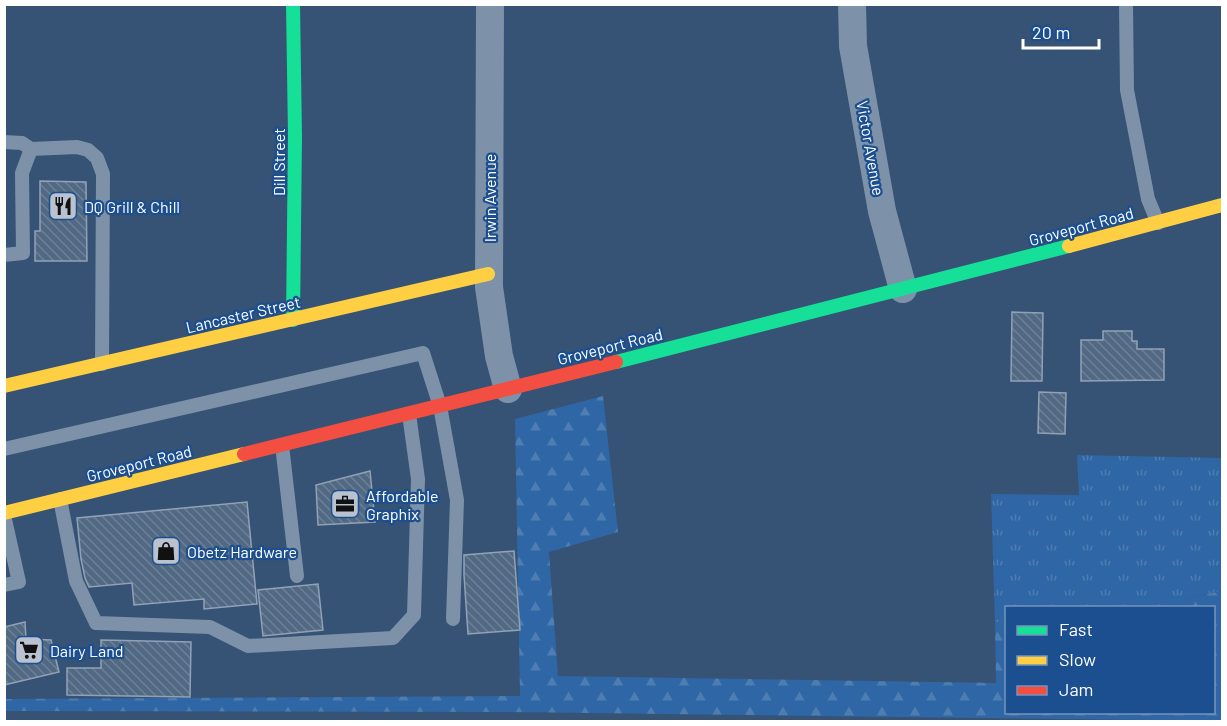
<svg xmlns="http://www.w3.org/2000/svg" width="1227" height="726" font-family="Barlow,sans-serif">
<style>
.grass{fill:url(#grass-tufts)}
.forest{fill:url(#forest-firs)}
.building{fill:url(#building-back-hatch);stroke:#92a2b6;stroke-width:1.5}
.lines{fill:none;stroke-linecap:round;stroke-linejoin:round}
.lane{stroke:#7d92a8;stroke-width:14}
.street{stroke:#7d92a8;stroke-width:28}
.fast{stroke:#16e098;stroke-width:14}
.slow{stroke:#ffcf43;stroke-width:14}
.jam{stroke:#f24e42;stroke-width:14}
.labels{text-anchor:middle;dominant-baseline:central;stroke-width:4.5;stroke-linejoin:round;paint-order:stroke}
.street-label{font-size:16px;fill:#fff;stroke:#1b4f8f}
.poi-label{font-size:16px;fill:#fff;stroke:#1b4f8f;text-anchor:start}
</style>
<defs>
<pattern id="grass-tufts" width="24" height="20" patternUnits="userSpaceOnUse" patternTransform="scale(1.5)"><rect width="24" height="20" fill="#2f66a5"/><path d="M3 7l-1-3M5 7V3M7 7l1-3M15 17l-1-3M17 17v-4M19 17l1-3" fill="none" stroke="#4e7db2"/></pattern>
<pattern id="forest-firs" width="22" height="20" patternUnits="userSpaceOnUse" patternTransform="scale(1.5)"><rect width="22" height="20" fill="#2f66a5"/><path d="M5 1l3.5 6h-7zM16 11l3.5 6h-7z" fill="#4e7db2"/></pattern>
<pattern id="building-back-hatch" width="6" height="6" patternUnits="userSpaceOnUse" patternTransform="scale(1.5)"><rect width="6" height="6" fill="#526984"/><path d="M-1 5l2 2M0 0l6 6M5-1l2 2" fill="none" stroke="#6c8096"/></pattern>
</defs>
<rect width="100%" height="100%" fill="#365274"/>
<path class="grass" d="M1077 455 1222 458V591L1188 598 1186 607 1006 608V621L995 623 991 494 1079 495Z"/>
<path class="forest" d="M603 396 618 532 549 552 558 676 996 683 995 623 1006 621V712H1214V608L1186 607 1188 598 1222 591V721L509 712 5 711 4 699 520 696 515 419Z"/>
<g class="building">
<path d="M40 181 86 182 87 261H35V231H40Z"/>
<path d="M1012 312 1043 313 1042 381H1011Z"/>
<path d="M1103 331H1132V341H1137V349H1164V380L1081 381V340H1103Z"/>
<path d="M1039 392 1066 393 1065 434 1038 433Z"/>
<path d="M370 471 375 522 318 525 316 485Z"/>
<path d="M247 502 257 604 204 609V599L134 605 132 583 89 587 85 578 81 559 77 518Z"/>
<path d="M514 551 520 630 468 634 464 575V555Z"/>
<path d="M318 584 323 630 263 636 258 590Z"/>
<path d="M25 622 26 639 51 640 59 672 4 685V627Z"/>
<path d="M101 640 191 642 190 697 67 695V668H101Z"/>
</g>
<g class="lines">
<g class="lane">
<path d="M1126 4 1127 90 1148 199 1158 223"/>
<path d="M4 142 22 143 31 149 77 147 88 150 97 158 103 174 102 364"/>
<path d="M4 255 23 253 22 173 31 149"/>
<path d="M282 445 297 576"/>
<path d="M4 449 423 353 440 406 457 500 453 619"/>
<path d="M60 499 76 581 96 623 210 627 248 646 393 638 414 615 418 479 409 414"/>
<path d="M4 515 19 582 4 585"/>
</g>
<g class="street">
<path d="M490 4 489 287 499 356 508 389"/>
<path d="M852 4 853 46 882 211 903 289"/>
</g>
<g class="fast">
<path d="M293 4 295 136 293 320"/>
<path d="M616 362 1069 246"/>
</g>
<g class="slow">
<path d="M1069 246 1222 205"/>
<path d="M4 386 488 274"/>
<path d="M4 513 244 454"/>
</g>
<path class="jam" d="M244 454 616 362"/>
</g>
<defs>
<g id="restaurant-square" transform="scale(1.5)"><rect x="-9" y="-9" width="18" height="18" rx="4" fill="#b9c2ce" stroke="#1b4f8f"/><path d="M-5-6h1v4h1v-4h1v4h1v-4h1v5L-1.5 .5V6h-2V.5L-5-1ZM5-6V6H3V1.5H1.5Q1.5-4 5-6Z" fill="#111"/></g>
<g id="office-square" transform="scale(1.5)"><rect x="-9" y="-9" width="18" height="18" rx="4" fill="#b9c2ce" stroke="#1b4f8f"/><path d="M-6-3h4V-5.5h4V-3h4V5H-6ZM-1-4.5V-3h2v-1.5ZM-6 0V1H6V0Z" fill="#111"/></g>
<g id="shop-square" transform="scale(1.5)"><rect x="-9" y="-9" width="18" height="18" rx="4" fill="#b9c2ce" stroke="#1b4f8f"/><path d="M-5-2.5h2.3a2.7 3.5 0 0 1 5.4 0H5L5.5 6h-11ZM-1.5-2.5h3a1.5 2.3 0 0 0-3 0Z" fill="#111"/></g>
<g id="supermarket-square" transform="scale(1.5)"><rect x="-9" y="-9" width="18" height="18" rx="4" fill="#b9c2ce" stroke="#1b4f8f"/><path d="M-6-5.5h2.5l.6 2H6L4.5 2H-2.5L-4.4-4H-6ZM-1.5 3.2a1.3 1.3 0 1 0 .1 0ZM3 3.2a1.3 1.3 0 1 0 .1 0Z" fill="#111"/></g>
</defs>
<g fill-rule="evenodd">
<use href="#restaurant-square" x="63" y="206"/>
<use href="#office-square" x="345" y="504"/>
<use href="#shop-square" x="166" y="551"/>
<use href="#supermarket-square" x="29" y="650"/>
</g>
<g class="labels">
<g class="street-label">
<text transform="translate(871 148) rotate(80)">Victor Avenue</text>
<text transform="translate(278 162) rotate(-90)">Dill Street</text>
<text transform="translate(489 198) rotate(-90)">Irwin Avenue</text>
<text transform="translate(1081 226) rotate(-15)">Groveport Road</text>
<text transform="translate(243 314) rotate(-13)">Lancaster Street</text>
<text transform="translate(610 346) rotate(-14)">Groveport Road</text>
<text transform="translate(139 463) rotate(-14)">Groveport Road</text>
</g>
<g class="poi-label">
<text x="84" y="206">DQ Grill &amp; Chill</text>
<text x="366" y="495">Affordable<tspan x="366" dy="18">Graphix</tspan></text>
<text x="187" y="551">Obetz Hardware</text>
<text x="50" y="650">Dairy Land</text>
</g>
</g>
<rect width="1227" height="726" fill="none" stroke="#ffffff" stroke-width="12"/>
<rect x="1005" y="606" width="210" height="108" fill="#1b4f8f" stroke="#7695bc" stroke-width="1.5"/>
<rect x="1017" y="626" width="30" height="9" fill="#16e098" stroke="#7695bc" stroke-width="1.5"/>
<text x="1059" y="636" font-size="18" fill="#ffffff">Fast</text>
<rect x="1017" y="656" width="30" height="9" fill="#ffcf43" stroke="#7695bc" stroke-width="1.5"/>
<text x="1059" y="666" font-size="18" fill="#ffffff">Slow</text>
<rect x="1017" y="686" width="30" height="9" fill="#f24e42" stroke="#7695bc" stroke-width="1.5"/>
<text x="1059" y="696" font-size="18" fill="#ffffff">Jam</text>
<path d="M1023 39v9h76v-9" fill="none" stroke="#ffffff" stroke-width="3"/>
<text x="1032" y="39" font-size="18" fill="#ffffff" stroke="#1b4f8f" stroke-width="4.5" paint-order="stroke">20 m</text>
</svg>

-----

§ **Work order**: Count how many lines in the records above hold the word "lane", and answer with that number alone.

§ **Your response**: 2